I soon discovered that this was likely due to the checkpoint being a fake, simply there to amuse ‘history buffs’ visiting the town. No, the real entrance to Black Mesa – known locally as the Los Alamos National Laboratory – was just ten minutes down the road, and significantly more imposing. A series of guardhouses with barriers checked the ID badges of drivers who approached. Beyond the checkpoint, what appeared to be olive-green vans with machineguns mounted to their roofs patrolled the huge, campus-like laboratory grounds. With nothing but a homemade press pass pinned to a trilby hat, I had no way of getting in.
But that didn’t mean I couldn’t find the truth.

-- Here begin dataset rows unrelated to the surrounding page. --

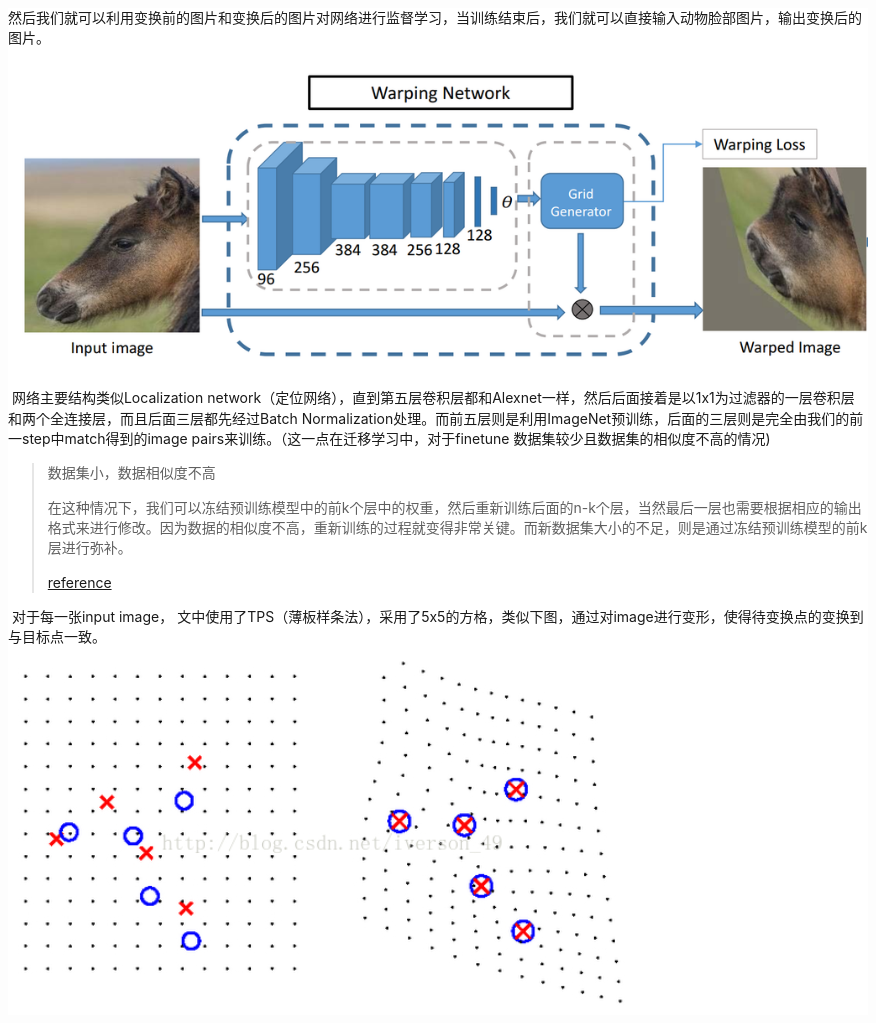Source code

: ​	然后我们就可以利用变换前的图片和变换后的图片对网络进行监督学习，当训练结束后，我们就可以直接输入动物脸部图片，输出变换后的图片。

![1523330631753](./assets/1523330631753.png)



​	网络主要结构类似Localization network（定位网络），直到第五层卷积层都和Alexnet一样，然后后面接着是以1x1为过滤器的一层卷积层和两个全连接层，而且后面三层都先经过Batch Normalization处理。而前五层则是利用ImageNet预训练，后面的三层则是完全由我们的前一step中match得到的image pairs来训练。（这一点在迁移学习中，对于finetune 数据集较少且数据集的相似度不高的情况)

> 数据集小，数据相似度不高
>
>  在这种情况下，我们可以冻结预训练模型中的前k个层中的权重，然后重新训练后面的n-k个层，当然最后一层也需要根据相应的输出格式来进行修改。因为数据的相似度不高，重新训练的过程就变得非常关键。而新数据集大小的不足，则是通过冻结预训练模型的前k层进行弥补。
>
> [reference](https://blog.csdn.net/xiaxuesong666/article/details/78816645)

​	对于每一张input image， 文中使用了TPS（薄板样条法），采用了5x5的方格，类似下图，通过对image进行变形，使得待变换点的变换到与目标点一致。

![1523438379425](./assets/1523438379425.png)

Los Alamos seemed to be a city where literally every human that lived there was a particle scientist. Someone must know something. So where better to find answers than a science museum? It’s kind of like a lab, right? And, lone behold, it was among the exhibits of Bradbury Science Museum that it finally sank in what the Los Alamos National Laboratory was capable of.
The lab made bombs.
Really big bombs. This one is called the ‘Fat Man’, which blew my mind. Not only was the Black Mesa lab potentially behind an alien invasion, they were also the munitions manufacturers for Vault Tec, as seen in the Fallout games.

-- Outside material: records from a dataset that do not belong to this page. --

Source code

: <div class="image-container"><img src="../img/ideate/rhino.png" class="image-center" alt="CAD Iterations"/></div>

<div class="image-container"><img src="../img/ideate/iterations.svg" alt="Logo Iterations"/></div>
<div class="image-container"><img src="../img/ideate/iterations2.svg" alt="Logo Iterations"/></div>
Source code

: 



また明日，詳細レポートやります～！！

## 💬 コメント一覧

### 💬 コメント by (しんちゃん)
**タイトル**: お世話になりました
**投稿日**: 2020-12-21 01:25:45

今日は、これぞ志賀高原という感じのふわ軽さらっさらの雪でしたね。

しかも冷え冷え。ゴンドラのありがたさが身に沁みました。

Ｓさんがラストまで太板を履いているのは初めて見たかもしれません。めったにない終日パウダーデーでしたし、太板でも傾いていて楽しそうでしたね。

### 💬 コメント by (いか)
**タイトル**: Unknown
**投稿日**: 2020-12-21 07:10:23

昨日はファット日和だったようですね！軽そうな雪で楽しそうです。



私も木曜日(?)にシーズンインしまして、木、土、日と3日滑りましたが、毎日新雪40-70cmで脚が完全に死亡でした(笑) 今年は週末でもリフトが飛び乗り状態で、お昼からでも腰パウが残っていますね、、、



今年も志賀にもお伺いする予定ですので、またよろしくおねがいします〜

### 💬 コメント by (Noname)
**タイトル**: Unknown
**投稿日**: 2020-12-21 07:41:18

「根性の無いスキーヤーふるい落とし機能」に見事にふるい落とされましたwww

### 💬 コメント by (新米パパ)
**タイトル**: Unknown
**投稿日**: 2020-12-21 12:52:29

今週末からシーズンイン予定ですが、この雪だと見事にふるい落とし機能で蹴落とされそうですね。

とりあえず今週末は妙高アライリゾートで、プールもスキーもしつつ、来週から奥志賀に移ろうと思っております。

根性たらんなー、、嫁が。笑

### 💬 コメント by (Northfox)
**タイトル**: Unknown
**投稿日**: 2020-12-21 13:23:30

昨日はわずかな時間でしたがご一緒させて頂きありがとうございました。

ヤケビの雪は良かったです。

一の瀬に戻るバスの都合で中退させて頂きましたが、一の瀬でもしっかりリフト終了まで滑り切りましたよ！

The displays even contained this model of a protection suit, clearly the precursor to the orange HEV armour worn by scientists in the Half-Life game.
The lab, I learned, was where the Manhattan Project had been developed. A secret research facility had been created for a man called Oppenheimer to create a bomb to help America win World War II. And, as I looked at the face of Oppenheimer, I came to a horrifying realisation.
The scientist in Half-Life – that guy who wasn’t Kleiner or Eli Vance – was Oppenheimer. It was the missing piece of the puzzle: the final proof that Black Mesa WAS Los Alamos National Laboratory. And while the science museum contained no hint of the alien incursion incident, simple logic revealed the truth. If the lab had been capable of becoming Death, Destroyer of Worlds in the 1940s, then there was no questioning that by the 1990s some boffin there would have developed interdimensional rifts.
And so, dear readers, that concludes my journey into mystery. I may not have found physical evidence of the Black Mesa Incident, but I think you’ll all agree that I did find the proof. Valve were telling the truth in Half-Life, and the US government covered it all up. But now you know the reality, and as word spreads across the internet, the conspiracy will soon crumble.